A new approach to teaching meta-learning skills

Most democratic governments have recognized the enormous importance of media education in schools. It teaches skills that enable people to navigate and act in a media-driven world in a self-determined, competent, and responsible manner. Accordingly, extensive support programs have been launched in many countries. Today, teachers can download comprehensive teaching materials from a variety of websites.

But if a teacher obtains such teaching materials from the internet and hands them out to students to work on, how does this differ from a student visiting such a website himself and interacting with the content? Doesn’t the school itself also have the characteristics of a media channel? Teaching materials can, of course, also be biased, contain incorrect information, or even be designed as a means of propaganda.

But then this approach is part of the problem it purports to solve! Furthermore, modern social media are so complex that the learning content to be conveyed is often limited to recipe-like recommendations for action that are not based on a deeper rational and intuitive understanding.

Attempting to teach meta-learning (which includes media education) using traditional teaching methods is ultimately a contradiction in terms and is therefore bound to fail for many essential concepts.

Meta-learning skills cannot simply be drummed into students.

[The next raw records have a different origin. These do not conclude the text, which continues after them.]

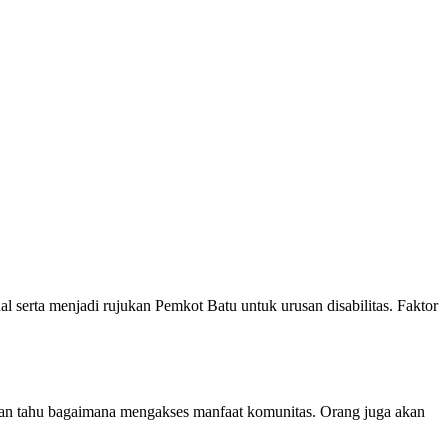
l serta menjadi rujukan Pemkot Batu untuk urusan disabilitas. Faktor
 akan tahu bagaimana mengakses manfaat komunitas. Orang juga akan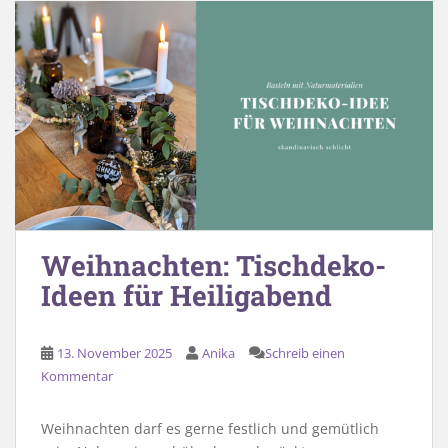
Weihnachten: Tischdeko-
Ideen für Heiligabend
13. November 2025
Anika
Schreib einen
Kommentar
Weihnachten darf es gerne festlich und gemütlich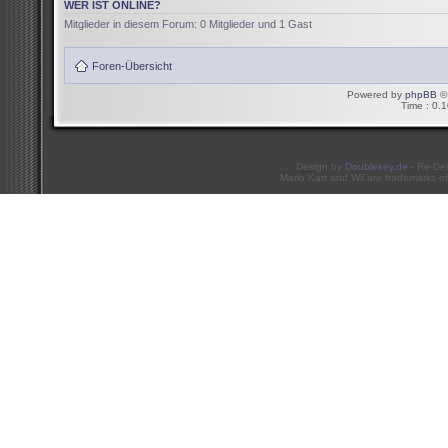
WER IST ONLINE?
Mitglieder in diesem Forum: 0 Mitglieder und 1 Gast
Foren-Übersicht
Powered by
phpBB
© 
Time : 0.1
Design by
Doublekey.de
- Re-De
Mario Kart and Wii are trademarks of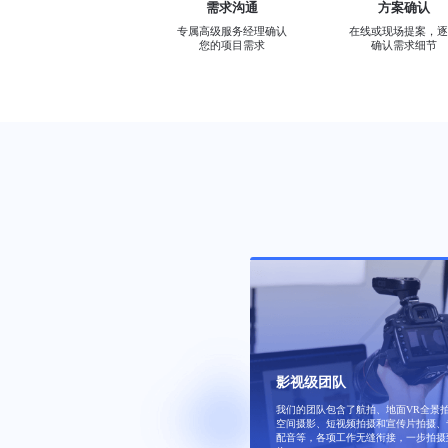
需求沟通
方案确认
专属高级服务经理确认
在线或现场提案，逐
您的项目需求
确认需求细节
影视级团队
超高清图形
多元化
我们的团队包含了航拍、地面VR全景
采用VR全景最高像素拍摄设备、动态
VR漫游
空间摄影、短视频拍摄和宣传片拍摄、
术拍摄补偿，画质清晰艳丽；专业修
电子沙盘
配音等，各项工作无缝衔接，一步拍摄
接、调色多环节处理，确保高品质画
可添加独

Such an attempt is also highly unethical: no other skill has such a decisive impact on an individual’s life path and on society as a whole. Indoctrination in this area (whether intentional or unconscious) is therefore particularly harmful.

A fundamentally different approach is therefore needed. We suggest letting students discover the underlying principles for themselves. To this end, we currently create a simple 3D multi-user gaming environment (similar to the game “Minecraft,” which is very popular with young people) that can enable such an experience

We prefer the term “experiences” to the common term “serious games” because, unlike serious games, our experiences do not have clearly defined objectives. Yes, even the learning objectives are only vaguely defined and are not disclosed to the students. So there is no officially “correct” solution. After each game, the students process their experiences and try to draw connections to the “big” media channels.